1

I have a process that returns bit strings of given length N and given popcount k, i.e., each bitstring has exactly k ones and N - k zeros. I need to counts how often each bit string is returned. Currently, I use the associated base2-integer to increment a counter in a 2^N-dimensional array. However, this becomes impractical for large N, since the array is too large. To do better, I would like to exploit the fact that I know the popcount k beforehand, so I would only need an array of dimensions M = N choose k to store the counts. To do this I need a procedure to turn a given bitstring to a unique integer, e.g. for the example N=3, k=2, the following mapping would suffice:

011 → 1
110 → 2
101 → 3

Note that I don't require the reverse mapping, although it should exist. What could be such a mapping?
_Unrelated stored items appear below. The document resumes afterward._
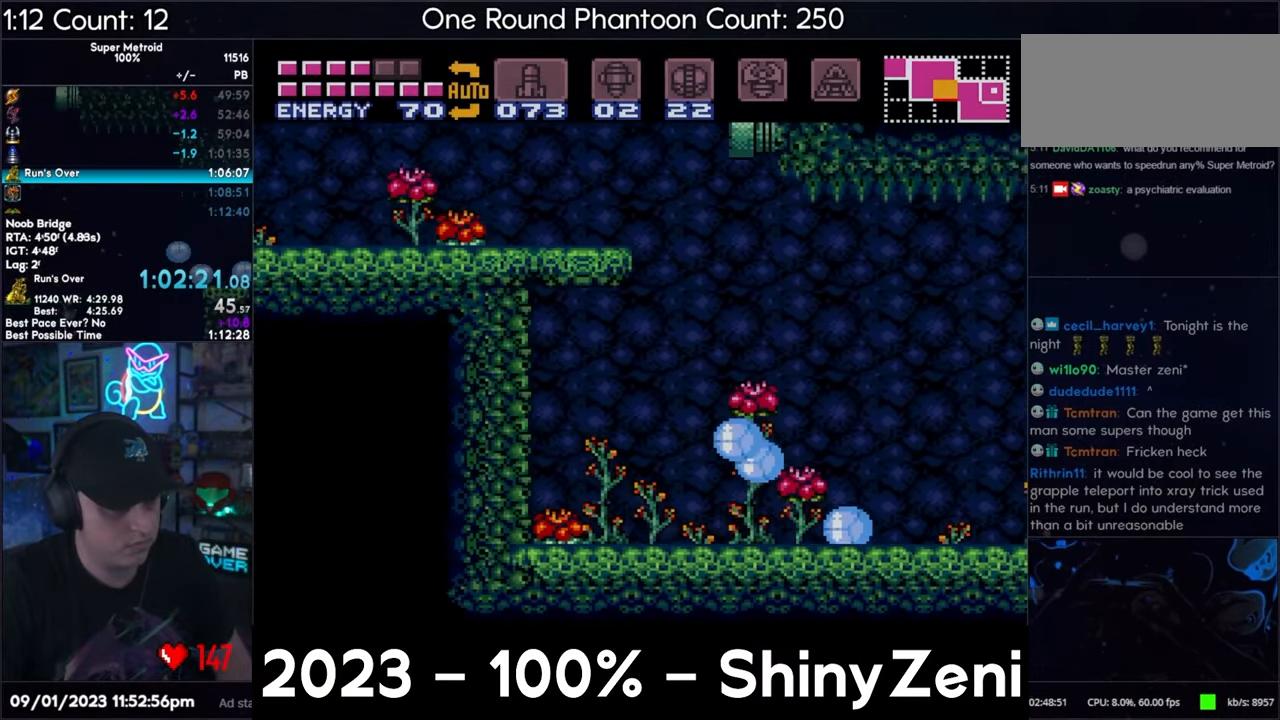
{"buttons": ["B", "DPAD_RIGHT"], "events": [[183, "DPAD_LEFT", "up"], [233, "DPAD_RIGHT", "down"]]}
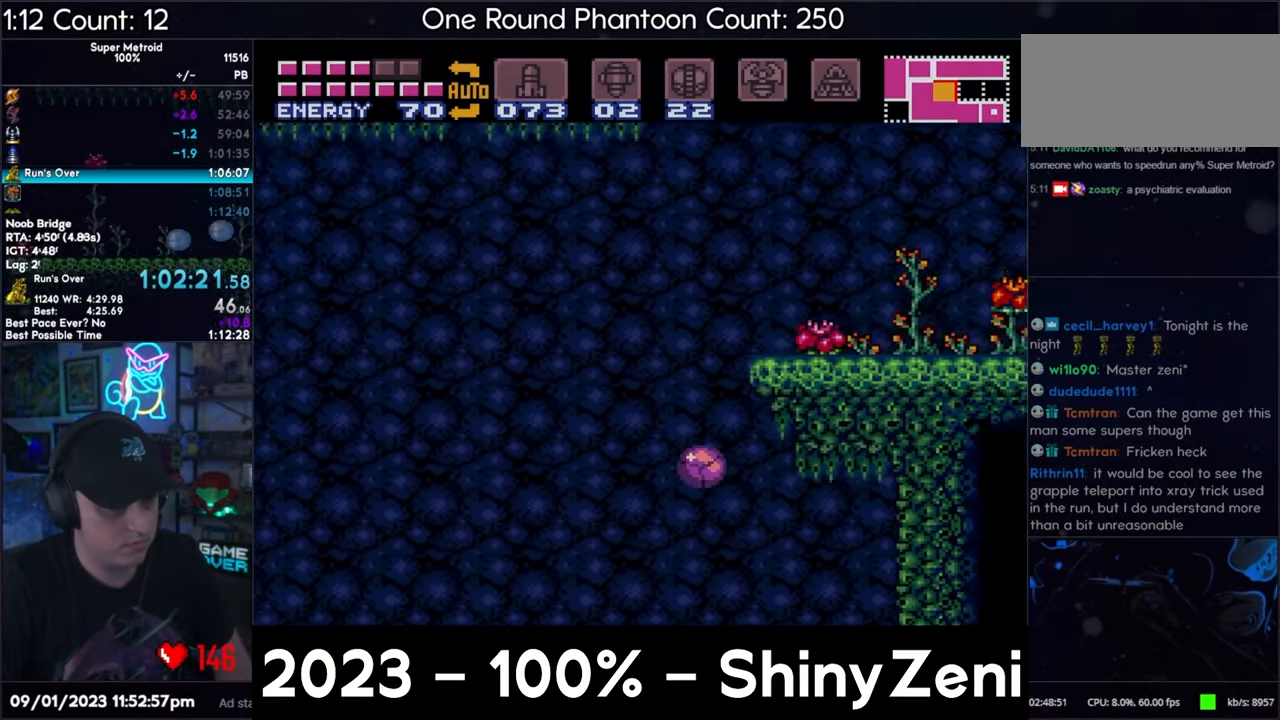
{"buttons": ["DPAD_RIGHT"], "events": [[250, "B", "up"], [250, "DPAD_UP", "down"], [383, "DPAD_UP", "up"], [400, "Y", "down"], [467, "Y", "up"]]}
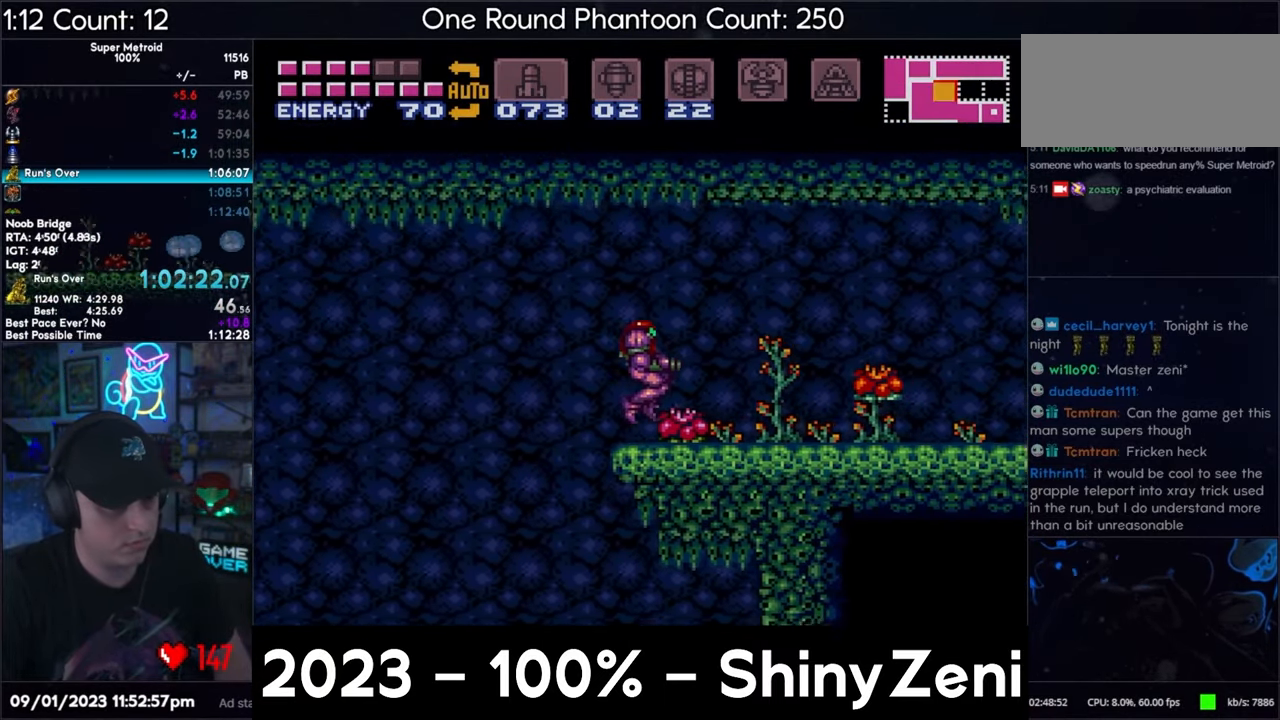
{"buttons": ["A", "DPAD_RIGHT"], "events": [[50, "A", "down"], [67, "X", "down"], [133, "X", "up"], [200, "X", "down"], [250, "X", "up"], [350, "X", "down"], [433, "X", "up"]]}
Is this (related to) a known problem?

David Zwicker
  • 23,581
  • 6
  • 62
  • 77
  • Is there a reason you need to use an array and not a hash table for example? – SaiBot Feb 23 '18 at 11:33
  • No, I don't need a particular data structure, but I need to be able to iterate over the counts of all bit strings in the end. I wouldn't know how to use a hash table for this example. If you know how to do this, I would certainly appreciate an answer. – David Zwicker Feb 23 '18 at 11:35
  • You would use a structure that can store and access pairs in constant time. The key is the bitstring and the value the counter. In Java you could use a HashMap, in python a Dictionary. Whenever you receive a bitstring you check if this key is already in the hashtable. If not insert it with counter 1. Otherwise increase the counter by 1. This way you will only store the existing bitstring counters. – SaiBot Feb 23 '18 at 11:42
  • Thanks for the hint that this is related to the "ranking/unranking of combinations". I found the solution in https://stackoverflow.com/a/3143594/932593, where the function `unchoose` does exactly what I want. @ גלעד ברקן: If you post this as an answer, I'll accept it. – David Zwicker Feb 23 '18 at 11:49

1 Answers1

2

As SaiBot suggested, you could use a hash set to map a unique bitstring to a value. Otherwise, you could look up "ranking permutations" as a way to number all permutations of (n,k) zeros and ones.

גלעד ברקן
  • 23,602
  • 3
  • 25
  • 61